After serving enthusiastically as the leading organ of John Howard’s culture wars, the advent of a Labor Government has seen The Australian desperately searching for a means of retaining some credibility and influence in the new dispensation.
For those who experienced the vituperation of the newspaper’s phalanx of right-wing commentators and editorialists, the contortions and back-flips of the Murdoch flagship have provided daily entertainment. The admixture of amusement and wonder at the newspaper’s predicament peaked with Saturday’s editorial in the Weekend Australian which moved seamlessly from sinking the boot into the left to calling for more civility in public debate.
The leader laid out the new political strategy designed to rewrite eleven years of right-wing dogmatism by the paper that dubs itself “The Heart of the Nation” (and which others have taken to calling “The A-se of the Nation”).
The strategy has two contradictory elements. From the moment it became plain that Labor would win the election, The Australian began to argue that a Rudd victory is in fact a victory for Howard. Rudd is not only a fiscal conservative, the paper maintains, but a “church-going, family-values social conservative”. He has so much in common with Howard that, despite appearances, the victory of Rudd is another defeat for the left.
Rudd Labor’s dramatic early breaks from Howard over Kyoto and the apology are, in the plastic minds of The Australian ’s editors, no grounds for celebration because they are mere symbols within broader moderate policies that eschew the demands of the left. Being moderate and reasonable itself, the newspaper can endorse these sensible moves.
Of course, to endorse Kyoto and the apology, which they violently opposed under Howard, the editors have each had to swallow a forgetfulness potion. But no matter; for a paper that takes itself so seriously, The Australian ’s hypocrisy has always had a special pungency.
In their hearts, however, the newspaper’s ideological warriors do not believe the story they tell their readers, which necessitates the second element of the strategy ─ a call for a new spirit of reconciliation and the restoration of civility to the national discourse.
In this, they are reminiscent of a group of bovver boys with steel-capped boots covered in blood who, after their victim pulls a gun, say “hey, let’s be reasonable and talk it through”. After years of vilifying those they deem enemies, The Australian ’s editors now declare that they can “respect our opponents even when we disagree with their ideas”.
Among their enemies, the editors of The Australian reserve a special loathing for Robert Manne. When they talk about “the left” they are usually thinking of the former editor of Quadrant . Much of the blood on their boots is his. Manne is all the more infuriating because he has never been cowed by them. Unlike others who have understandably withered under the newspaper’s sledging, Australia’s foremost public intellectual has never mentally disintegrated.
The explanation for The Australian ’s Manne-hating is not hard to divine: his mode of public discourse is everything the newspaper’s is not – reasoned rather than dogmatic, eloquent rather than rancorous, urbane rather than cruel. In short, his moral integrity enrages the bovver boys at The Australian because it makes them feel ashamed.

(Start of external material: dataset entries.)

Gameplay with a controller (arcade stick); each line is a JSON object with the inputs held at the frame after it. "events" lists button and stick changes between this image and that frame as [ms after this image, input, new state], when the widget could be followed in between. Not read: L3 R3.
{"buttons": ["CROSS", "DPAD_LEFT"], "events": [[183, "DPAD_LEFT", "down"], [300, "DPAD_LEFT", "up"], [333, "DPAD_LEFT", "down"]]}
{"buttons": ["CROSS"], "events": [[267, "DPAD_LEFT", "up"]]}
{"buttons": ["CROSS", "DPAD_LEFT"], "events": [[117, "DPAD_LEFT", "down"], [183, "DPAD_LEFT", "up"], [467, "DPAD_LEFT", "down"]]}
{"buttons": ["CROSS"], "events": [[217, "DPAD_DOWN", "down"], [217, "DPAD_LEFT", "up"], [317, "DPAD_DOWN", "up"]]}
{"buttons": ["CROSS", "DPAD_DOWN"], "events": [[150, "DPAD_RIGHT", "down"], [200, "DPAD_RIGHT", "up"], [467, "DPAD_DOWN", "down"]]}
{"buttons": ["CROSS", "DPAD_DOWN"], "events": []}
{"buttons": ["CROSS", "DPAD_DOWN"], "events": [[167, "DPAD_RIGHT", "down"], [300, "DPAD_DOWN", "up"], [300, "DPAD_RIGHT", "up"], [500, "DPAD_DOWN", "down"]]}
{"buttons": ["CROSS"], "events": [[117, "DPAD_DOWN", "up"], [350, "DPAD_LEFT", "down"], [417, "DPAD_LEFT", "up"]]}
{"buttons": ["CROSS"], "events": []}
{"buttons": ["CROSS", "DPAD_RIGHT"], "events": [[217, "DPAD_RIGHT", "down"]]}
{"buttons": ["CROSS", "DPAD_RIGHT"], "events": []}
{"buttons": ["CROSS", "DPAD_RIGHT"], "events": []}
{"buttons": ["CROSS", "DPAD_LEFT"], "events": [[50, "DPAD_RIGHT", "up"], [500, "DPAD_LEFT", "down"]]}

After all, they were once young journalists with ideals.
Humbled by the new spirit of reconciliation, The Australian in its leader admitted, with masterful understatement, “we have not been above the odd ad hominem attack ourselves”.
Perhaps they were thinking of Mick Dodson who had dared to have a different opinion on Aboriginal housing policy. In September 2005, The Australian ran a front-page picture of his Canberra house claiming that he wanted to deny other Aborigines the chance to live the comfortable life he enjoys. Dodson said he feared for the safety of his children.
The “odd ad hominem attack” has taken the form of defamatory accusations designed to destroy reputations. When Howard ruled, The Australian ’s editorial team could bray about their latest foray into character assassination. Rudd now rules but, hey, we can all forgive and forget, can’t we?